Bacterial infections

The biochemistry of bacteria and humans differ in several aspects and these differences can be exploited in order to combat pathogenic bacteria. The design of antibiotics strongly depends on the availability of three-dimensional structures of the bacterial enzymes which are to be targeted by antibiotics, given that the enzyme activity is closely linked to its structure. With the recrudescence of infections caused by antibiotic-resistant pathogenic bacteria, it is necessary to develop new therapies aimed at new biochemical targets (such as essential metabolic pathways for bacteria or enzymes responsible for the resistance to antibiotics). A treatment targeting the resistance to antibiotics is promising if it can be combined with a classical antibiotic therapy and increase its efficiency. X-ray crystallography will play a major role by assisting chemists and clinicians in the development of a new generation of antibiotics.

Albert Berghuis’ research team uses protein crystallography to understand bacterial resistance mechanisms. Peter Pawelek’s team follows another approach in the development of new therapies. His work led to the determination of the protein structure responsible for the absorption of iron, a key element in bacterial growth, by E. coli bacteria. The protein FhuA acts as a receptor for iron-carrying molecules (siderophores). This work opens the way to developing new antibiotics which block the absorption of iron or which use the receptor for siderophores to target bacteria.

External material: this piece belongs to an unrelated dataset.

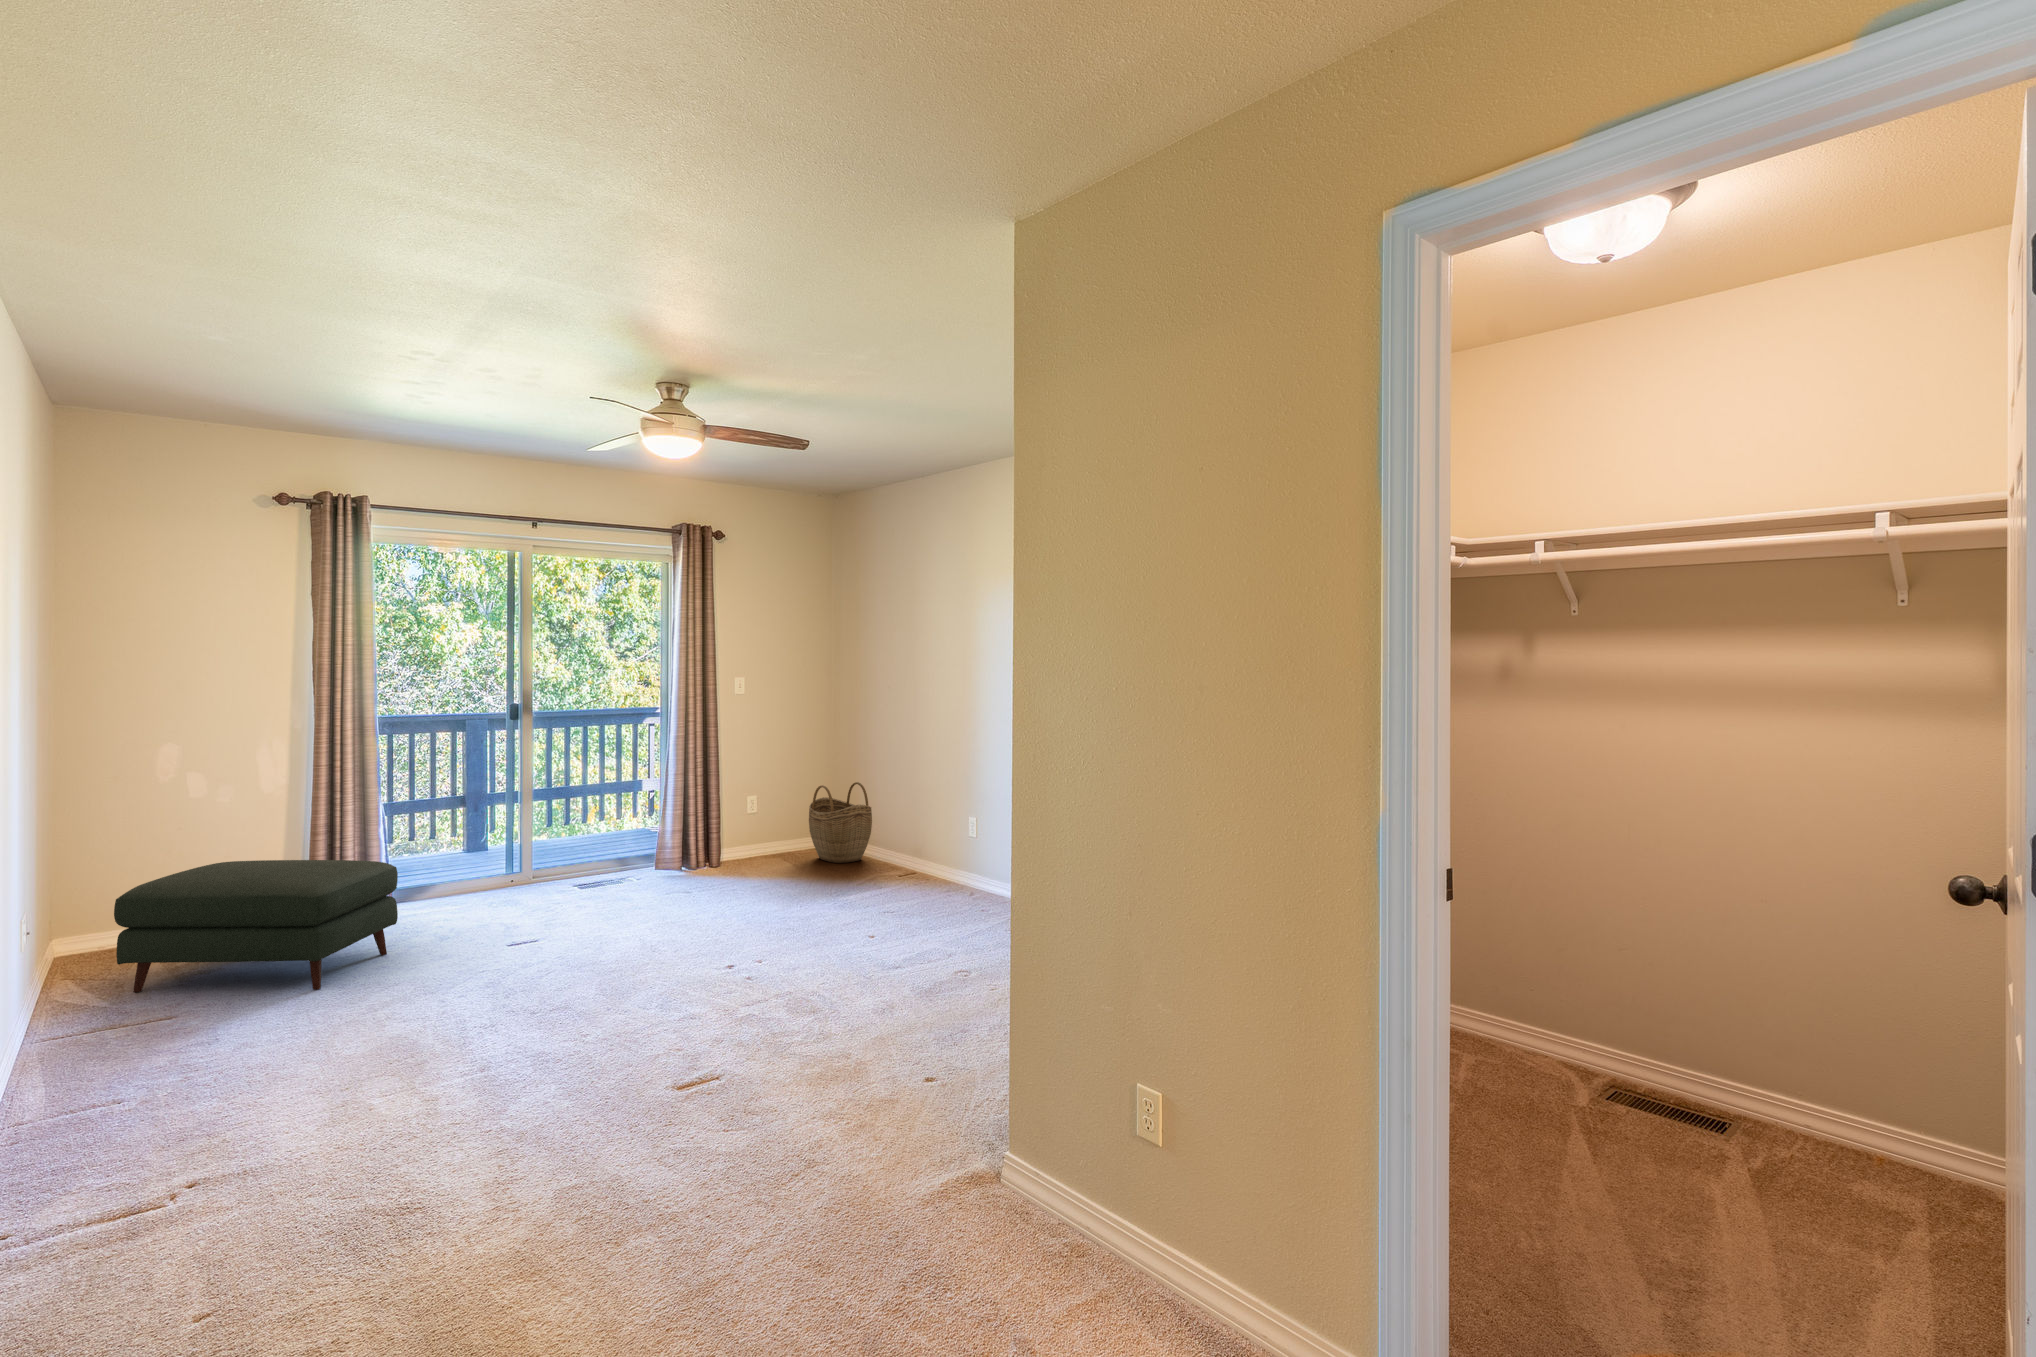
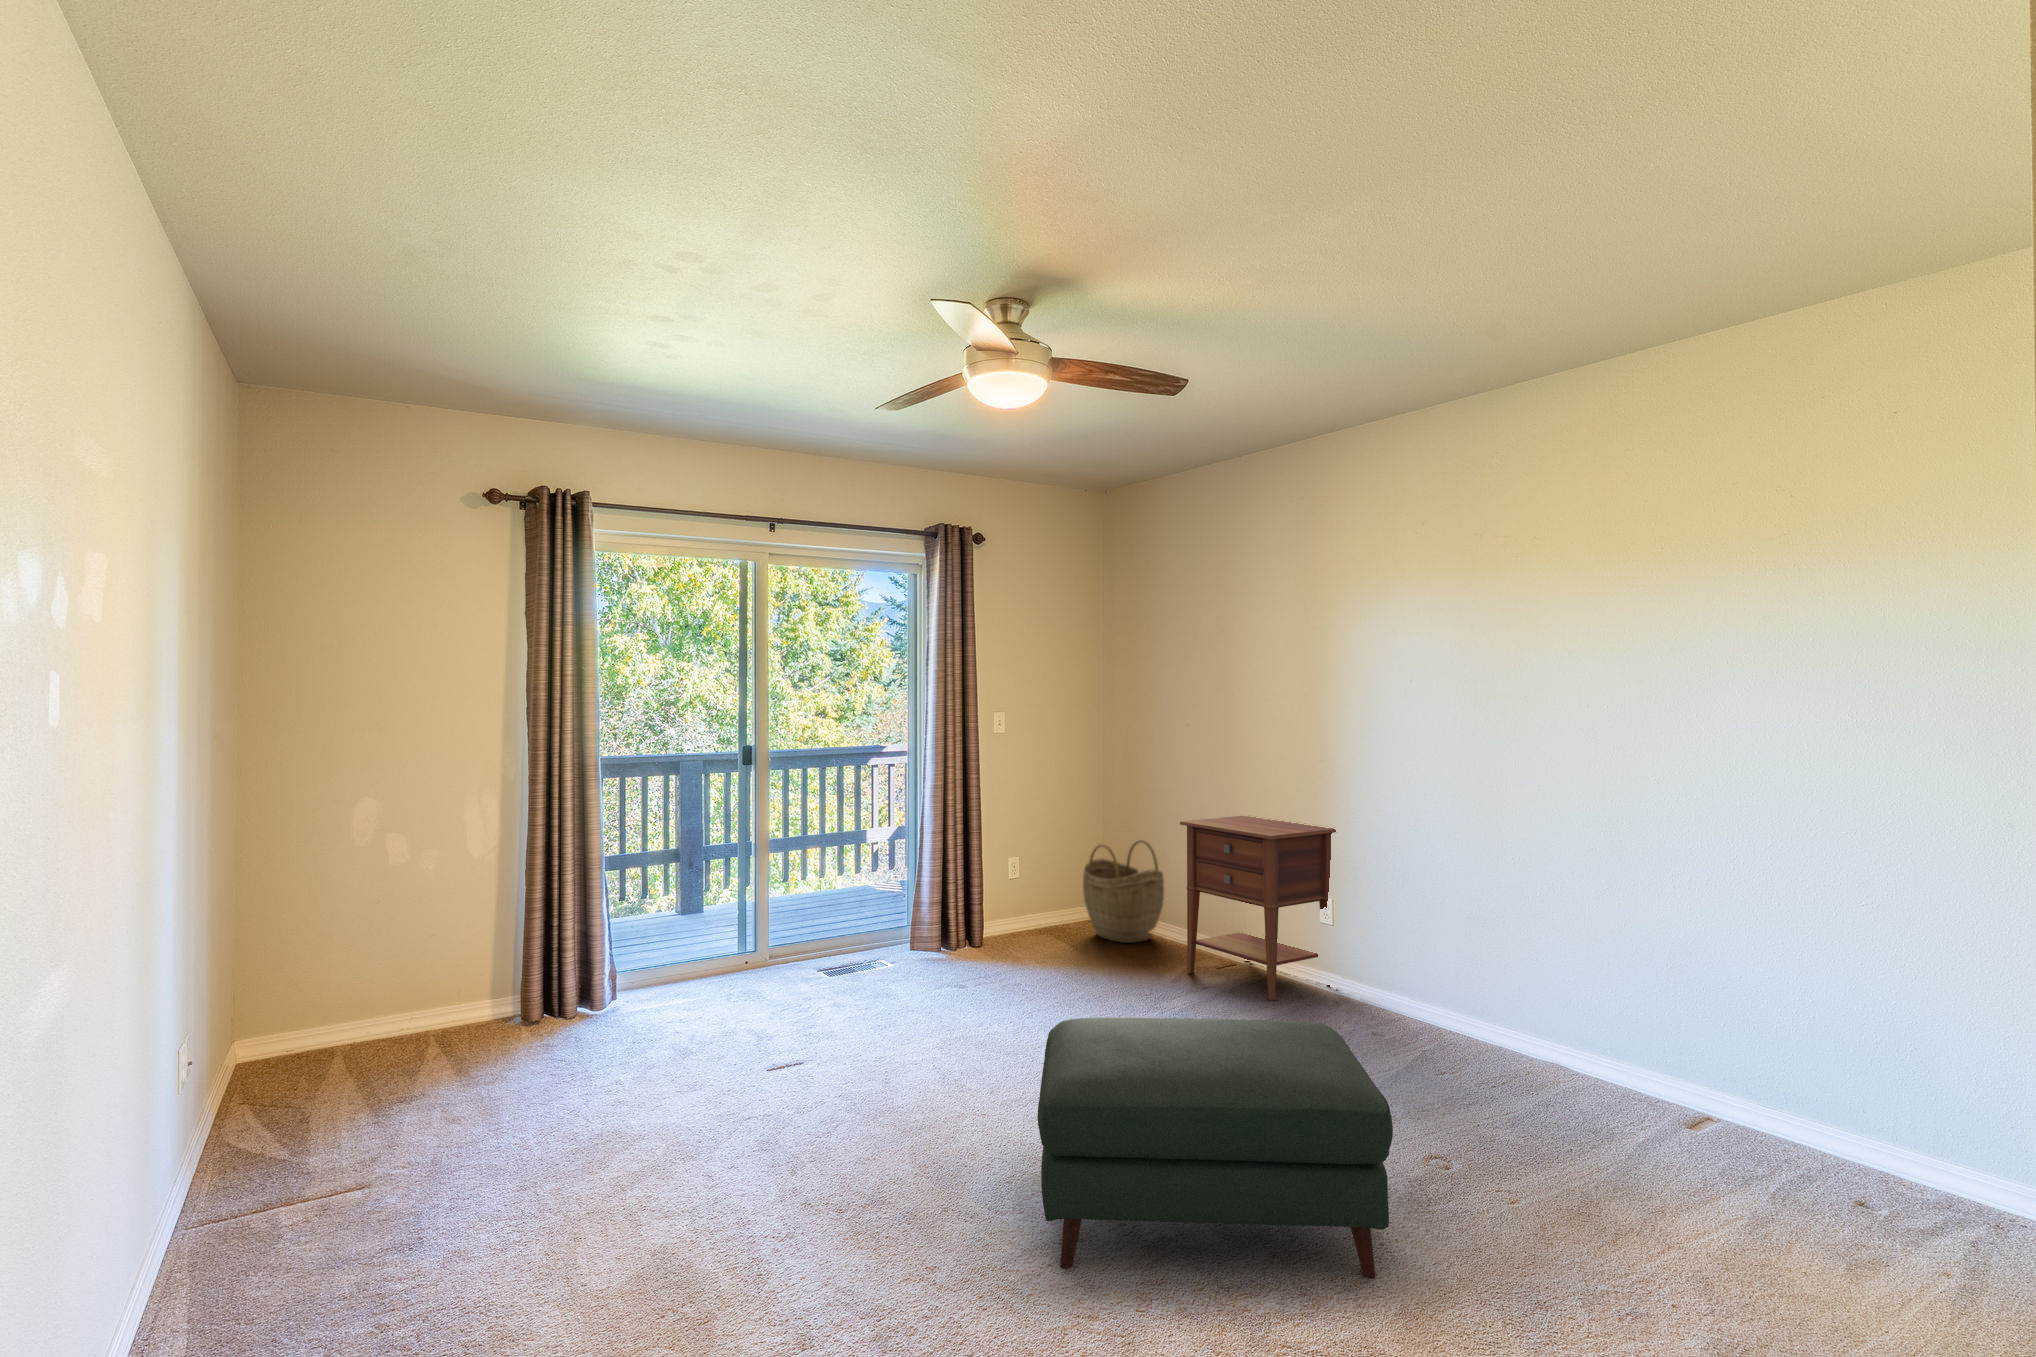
nightstand: none [868,761,984,898] -> present [1180,816,1336,1001]
ottoman: present [114,860,398,992] -> present [1038,1018,1393,1278]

Bacterial infections are a chronic problem for CF patients. René Roy’s research group develops synthetic vaccines against B. cepacia, a microorganism responsible for pulmonary infections in CF patients. This lab also designs anti-adhesins against several E. coli and P. aeruginosa strains, as well as peptides that can be used as universal epitopes of T-cells by binding to MHC-II. The work involves the synthesis of ligands and the characterization of ligand-protein structures.

Bhushan Nagar’s group studies the role of the innate immune system, which includes cells and mechanisms to provide, in a non-specific manner, immediate defence against an infection. X-ray crystallography allows the characterization of the proteins of Toll-like receptors as well as downstream proteins in signaling pathways.

Finally, Mirek Cygler’s group is part of the Montreal-Kingston Bacterial Structural Genomics Initiative, which aims to determine the structures of protein complexes involved in bacterial pathologies. This project, subsidized by CIHR and using high-throughput structural biology methods, plays a key role in the identification process of novel targets for antibiotic therapies.